2023 looks to be a challenging year for the global economy, with global growth decelerating owing to monetary tightening and the Russia-Ukraine military conflict continuing to weigh on activity. Persistent inflation pressures, and now financial sector problems in the U.S. and Europe, are injecting additional uncertainty into an already complex economic landscape.
Against this somber backdrop, Asia-Pacific remains a dynamic region. Despite weakening external demand—such as the downturn in demand for tech exports towards the end of 2022—and monetary tightening, domestic demand has so far remained strong, with China’s reopening providing fresh impetus. Growth in Asia and the Pacific is projected to increase this year to 4.6%, up from 3.8% in 2022, an upgrade of 0.3% from the October 2022 World Economic Outlook. This means the region would contribute around 70% to global growth. Asia’s dynamism will be driven primarily by the recovery in China and resilient growth in India, while growth in the rest of Asia is expected to bottom out in 2023, in line with other regions.
However, this dynamic Asian economic outlook does not imply that policymakers in the region can afford to be complacent. The pressures from diminished global demand will weigh on the outlook. Headline inflation has been easing, but remains above targets in most countries, while core inflation has proven to be sticky. Although spillovers from turmoil in the European and U.S. banking sectors have been limited thus far, vulnerabilities to global financial tightening and volatile market conditions, especially in the corporate and household sectors, remain elevated. Growth is expected to fall to 3.9% five years out, the lowest medium-term forecast in recent history, thus contributing to one of the lowest medium-term global growth forecasts since 1990.

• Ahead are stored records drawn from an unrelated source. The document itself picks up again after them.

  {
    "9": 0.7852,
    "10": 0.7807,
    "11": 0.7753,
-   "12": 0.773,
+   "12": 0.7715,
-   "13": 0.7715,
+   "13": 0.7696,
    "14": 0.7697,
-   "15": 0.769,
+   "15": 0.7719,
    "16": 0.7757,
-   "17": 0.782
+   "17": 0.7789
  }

Risks to the outlook are to the downside, reflecting the possibility of stickier global and regional price pressures, the disconnect between markets’ anticipation of monetary policy paths and major central banks’ communications, additional turmoil in global financial markets, adverse spillovers to the region from China’s medium-term growth slowdown, and deeper geo-economic fragmentation.
Monetary policy should remain tight until inflation falls durably back within target. The exceptions are China and Japan, where output is below potential and inflation expectations have stayed muted. Unless strains in financial markets increase and financial stability is at stake, central banks should separate monetary policy objectives from financial stability goals, using available tools aimed at addressing financial stability risks to allow them to continue to tighten policy to address inflationary pressures.

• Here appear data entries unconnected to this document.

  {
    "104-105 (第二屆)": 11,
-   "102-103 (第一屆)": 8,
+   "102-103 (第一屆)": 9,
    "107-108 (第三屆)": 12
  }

Elevated public debt and rising interest costs call for continued—and, in some cases accelerated—fiscal consolidation, which can also support the battle against inflation while protecting the vulnerable through targeted measures. Monitoring pockets of vulnerability linked to elevated debt burdens in the corporate and household sectors, and market risks and corporate credit risk exposure in the financial sector, is essential for safeguarding financial stability. Structural reforms are needed to improve growth potential, through innovation and digitalization; accelerate the green energy transition; reduce risks from fragmentation; and ensure food security.
In Vietnam, economic performance was strong in 2022 with growth reaching 8%, but the outlook for 2023 is more uncertain with heightened downside risks. Indeed, weak demand from key trading partners and real estate and corporate bond markets jitters have already started to take a toll on economic activity. Growth is therefore expected to slow to 5.8% in 2023, despite an expected pickup in public investment under the Program for Recovery and Development (PRD). Risks to the growth outlook are to the downside. Core inflation is expected to remain elevated in the short term, before gradually returning towards 4%.
In response to these challenges, macroeconomic policies need to be carefully calibrated, coordinated, and communicated to manage downside risks and alleviate policy trade-offs, especially between growth, inflation and financial stability. The State Bank of Vietnam (SBV) should continue relying on policy rates to contain inflation and avoid exchange rate pressures while ensuring well-functioning financial markets. Safeguarding financial stability remains a priority. Fiscal policy should be agile and targeted and implementing the public investment plan should be a priority. More decisive efforts at implementing structural reforms are needed to increase productivity and achieve sustained and inclusive growth.
(*) Francois Painchaud – IMF Resident Representative for Vietnam and Lao PDR.